#### Work required:
Please copy exactly the part of the records below that opens with the line containing "coronavirus victims aged" and closes with the line containing "swallowing disorders in stroke patients", leaving out any pictures.
##########
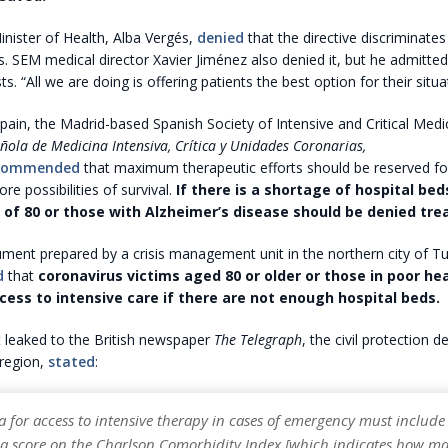
nister of Health, Alba Vergés,
denied
that the directive discriminates
ts. SEM medical director Xavier Jiménez also denied it, but he admitted
. “All we are doing is offering patients the best option for their situat
pain, the Madrid-based Spanish Society of Intensive and Critical Medi
ñola de Medicina Intensiva, Crítica y Unidades Coronarias,
commended
that maximum therapeutic efforts should be reserved f
re possibilities of survival.
If there is a shortage of hospital bed
 of 80 or those with Alzheimer’s disease should be denied tr
cument prepared by a crisis management unit in the northern city of Tu
d
that
coronavirus victims aged 80 or older or those in poor he
cess to intensive care if there are not enough hospital beds.
 leaked to the British newspaper
The Telegraph
, the civil protection 
region,
stated
:
ia for access to intensive therapy in cases of emergency must include 
 a score on the Charlson Comorbidity Index [which indicates how m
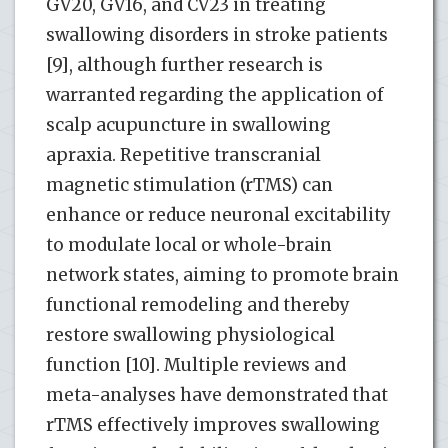
GV20, GV16, and CV23 in treating
swallowing disorders in stroke patients
[9], although further research is
warranted regarding the application of
scalp acupuncture in swallowing
apraxia. Repetitive transcranial
magnetic stimulation (rTMS) can
enhance or reduce neuronal excitability
to modulate local or whole-brain
network states, aiming to promote brain
functional remodeling and thereby
restore swallowing physiological
function [10]. Multiple reviews and
meta-analyses have demonstrated that
rTMS effectively improves swallowing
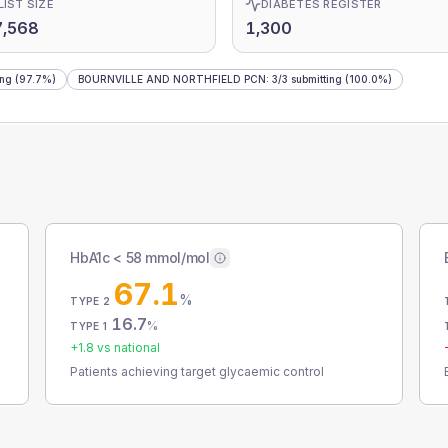
LIST SIZE
DIABETES REGISTER
7,568
1,300
ing
(97.7%)
BOURNVILLE AND NORTHFIELD PCN
:
3
/
3
submitting
(100.0%)
HbA1c < 58 mmol/mol
67.1
%
TYPE 2
16.7
%
TYPE 1
+
1.8
vs national
Patients achieving target glycaemic control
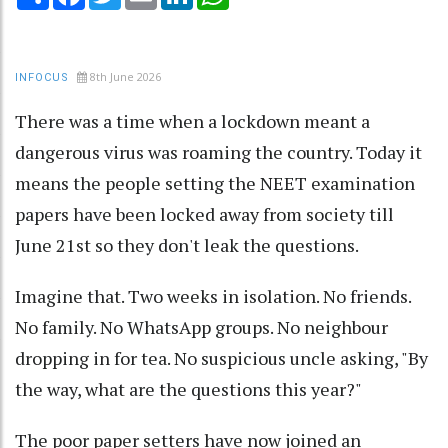
8th June 2026
INFOCUS
There was a time when a lockdown meant a
dangerous virus was roaming the country. Today it
means the people setting the NEET examination
papers have been locked away from society till
June 21st so they don't leak the questions.
Imagine that. Two weeks in isolation. No friends.
No family. No WhatsApp groups. No neighbour
dropping in for tea. No suspicious uncle asking, "By
the way, what are the questions this year?"
The poor paper setters have now joined an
##########
#### Worked solution:
coronavirus victims aged 80 or older or those in poor he
cess to intensive care if there are not enough hospital beds.
 leaked to the British newspaper
The Telegraph
, the civil protection 
region,
stated
:
ia for access to intensive therapy in cases of emergency must include 
 a score on the Charlson Comorbidity Index [which indicates how m
GV20, GV16, and CV23 in treating
swallowing disorders in stroke patients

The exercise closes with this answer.